* **GIVEN REQUEST**
Copy out every one of the records below line by line, keeping each character the same.

-- start --

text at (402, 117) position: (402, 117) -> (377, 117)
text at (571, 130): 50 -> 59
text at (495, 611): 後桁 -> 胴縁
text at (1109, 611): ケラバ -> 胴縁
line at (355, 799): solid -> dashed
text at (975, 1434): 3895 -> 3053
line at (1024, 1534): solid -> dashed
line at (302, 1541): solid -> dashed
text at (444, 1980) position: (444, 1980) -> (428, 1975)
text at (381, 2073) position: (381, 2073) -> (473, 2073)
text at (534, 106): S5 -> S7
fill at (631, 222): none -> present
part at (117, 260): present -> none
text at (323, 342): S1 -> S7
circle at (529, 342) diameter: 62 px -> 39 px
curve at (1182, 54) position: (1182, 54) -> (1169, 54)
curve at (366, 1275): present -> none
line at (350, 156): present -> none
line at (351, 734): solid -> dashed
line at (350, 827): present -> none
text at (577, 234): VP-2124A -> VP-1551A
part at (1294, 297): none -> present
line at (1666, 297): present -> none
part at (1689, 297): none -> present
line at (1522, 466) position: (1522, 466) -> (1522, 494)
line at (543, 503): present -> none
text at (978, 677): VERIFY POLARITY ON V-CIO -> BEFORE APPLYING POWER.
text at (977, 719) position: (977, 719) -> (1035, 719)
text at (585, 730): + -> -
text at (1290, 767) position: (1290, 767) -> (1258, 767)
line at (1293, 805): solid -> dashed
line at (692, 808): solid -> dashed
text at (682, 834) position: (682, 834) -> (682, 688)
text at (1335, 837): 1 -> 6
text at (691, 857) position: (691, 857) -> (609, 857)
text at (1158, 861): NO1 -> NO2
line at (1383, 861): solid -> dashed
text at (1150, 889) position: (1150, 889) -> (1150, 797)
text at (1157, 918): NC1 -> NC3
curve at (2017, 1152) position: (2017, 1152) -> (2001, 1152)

-- end --

* **FULL SOLUTION**
text at (402, 117) position: (402, 117) -> (377, 117)
text at (571, 130): 50 -> 59
text at (495, 611): 後桁 -> 胴縁
text at (1109, 611): ケラバ -> 胴縁
line at (355, 799): solid -> dashed
text at (975, 1434): 3895 -> 3053
line at (1024, 1534): solid -> dashed
line at (302, 1541): solid -> dashed
text at (444, 1980) position: (444, 1980) -> (428, 1975)
text at (381, 2073) position: (381, 2073) -> (473, 2073)
text at (534, 106): S5 -> S7
fill at (631, 222): none -> present
part at (117, 260): present -> none
text at (323, 342): S1 -> S7
circle at (529, 342) diameter: 62 px -> 39 px
curve at (1182, 54) position: (1182, 54) -> (1169, 54)
curve at (366, 1275): present -> none
line at (350, 156): present -> none
line at (351, 734): solid -> dashed
line at (350, 827): present -> none
text at (577, 234): VP-2124A -> VP-1551A
part at (1294, 297): none -> present
line at (1666, 297): present -> none
part at (1689, 297): none -> present
line at (1522, 466) position: (1522, 466) -> (1522, 494)
line at (543, 503): present -> none
text at (978, 677): VERIFY POLARITY ON V-CIO -> BEFORE APPLYING POWER.
text at (977, 719) position: (977, 719) -> (1035, 719)
text at (585, 730): + -> -
text at (1290, 767) position: (1290, 767) -> (1258, 767)
line at (1293, 805): solid -> dashed
line at (692, 808): solid -> dashed
text at (682, 834) position: (682, 834) -> (682, 688)
text at (1335, 837): 1 -> 6
text at (691, 857) position: (691, 857) -> (609, 857)
text at (1158, 861): NO1 -> NO2
line at (1383, 861): solid -> dashed
text at (1150, 889) position: (1150, 889) -> (1150, 797)
text at (1157, 918): NC1 -> NC3
curve at (2017, 1152) position: (2017, 1152) -> (2001, 1152)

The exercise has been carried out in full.